Details
788/14/357 BRICK LANE
29-DEC-50 (West side)
BRICK LANE JAMME MASJID (former Neuve Eglise)
(Formerly listed as:
FOURNIER STREET E1
GREAT SYNAGOGUE)
(Formerly listed as:
BRICK LANE E1
GREAT SYNAGOGUE)
(Formerly listed as:
FOURNIER STREET
BRICK LANE JAMME MASJID)
(Formerly listed as:
BRICK LANE
BRICK LANE JAMME MASJID)
GV II*
Includes: BRICK LANE JAMME MASJID, FOURNIER STREET
French protestant chapel, 1743-4, converted into a synagogue in 1897 and into a mosque in 1976, with further internal alterations in 1986. Probably designed by Thomas Stibbs; 1897 alterations by Messrs Maples; minaret-like structure added in 2009 by DGA Architects.
MATERIALS: Stock brick with stone plinth and dressings; Welsh slate roof.
EXTERIOR: The two-storied south elevation to Fournier Street is of six bays, with a slightly projecting four-bay centrepiece under a broad triangular pediment; the latter contains a sundial with the date 1743 and the Horatian motto 'UMBRA SUMUS' ('we are but shadow'). On the ground floor are two round-headed doorways with double-leaf eight-panelled doors; their pilastered stone surrounds having projecting impost blocks, keystones and architraves. The windows, segment-headed on the ground floor and round-headed above, have keystones, bracketed cills and multi-pane glazing with fixed glazing bars. The east elevation to Brick Lane is of three bays, under a pediment containing a small circular window. The fenestration is similar to that on the south elevation, save that a Venetian window with Ionic pilasters occupies the central two bays on the first floor. The middle two ground floor windows have been blocked up. The roof structure, altered in 1897, comprises a slated mansard set back behind a parapet, with a series of lead-covered dormers and a long timber-and-glass skylight on the main ridge. From an artificial stone base at the corner of the site rises a tubular steel structure, approximately 29 metres tall, its form intended to recall that of a minaret; it was added in 2009 and (at the time of the present evaluation in 2010) is too recent to be of special interest.
INTERIOR: The pre-1897 chapel interior was a single large hall, entered via the two south doorways from Fournier Street, with timber galleries in the form of Doric colonnades to the east, north and west facing a pulpit and reredos set against the south wall. The synagogue conversion involved the removal of part of the east gallery to make room for a raised bimah (dais) and ark in the centre of the east wall. These timber fittings were nearly all removed in the 1986 remodelling, which created a two-level worship space with an eight-sided lightwell towards the eastern end and a marble mihrab (a niche indicating the direction of prayer) in the south-eastern corner; retained features include six timber columns and two pedimented doorcases. The main entrance is now from the north, via No. 59 Brick Lane; the two south doors connect with enclosed staircases leading to the upper hall, and with a corridor that runs round the back of the worship space into the courtyard behind. Below are three barrel-vaulted cellars, once used for storage and now converted into prayer rooms and an ablution area. Above, in the 1897 attic structure, are several classrooms opening onto a skylit central corridor. A number of stone tablets with Hebrew inscriptions survive here from the synagogue period.

- [EXERCISE DATA]

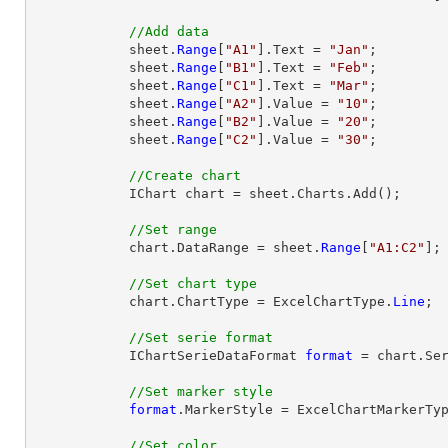
//Add data
            sheet.
Range
[
"A1"
].Text = 
"Jan"
;

            sheet.
Range
[
"B1"
].Text = 
"Feb"
;

            sheet.
Range
[
"C1"
].Text = 
"Mar"
;

            sheet.
Range
[
"A2"
].Value = 
"10"
;

            sheet.
Range
[
"B2"
].Value = 
"20"
;

            sheet.
Range
[
"C2"
].Value = 
"30"
;

//Create chart
            IChart chart = sheet.Charts.Add();

//Set range
            chart.DataRange = sheet.
Range
[
"A1:C2"
];

//Set chart type
            chart.ChartType = ExcelChartType.
Line
;

//Set serie format
            IChartSerieDataFormat 
format
 = chart.Ser
//Set marker style
format
.MarkerStyle = ExcelChartMarkerTyp
//Set color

- [QUESTIONS ON THE MATERIAL]
1: According to the listing description, what motto is on the sundial in the south pediment?
2: Update the text read from the pictures in the entries by replacing "sheet" with "worksheet" everywhere, changing nothing else. Leave the pictures out of your answer.

- [SOLUTIONS TO THE TASKS]
1: The Horatian motto 'UMBRA SUMUS' ('we are but shadow').

2:
//Add data
            worksheet.
Range
[
"A1"
].Text = 
"Jan"
;

            worksheet.
Range
[
"B1"
].Text = 
"Feb"
;

            worksheet.
Range
[
"C1"
].Text = 
"Mar"
;

            worksheet.
Range
[
"A2"
].Value = 
"10"
;

            worksheet.
Range
[
"B2"
].Value = 
"20"
;

            worksheet.
Range
[
"C2"
].Value = 
"30"
;

//Create chart
            IChart chart = worksheet.Charts.Add();

//Set range
            chart.DataRange = worksheet.
Range
[
"A1:C2"
];

//Set chart type
            chart.ChartType = ExcelChartType.
Line
;

//Set serie format
            IChartSerieDataFormat 
format
 = chart.Ser
//Set marker style
format
.MarkerStyle = ExcelChartMarkerTyp
//Set color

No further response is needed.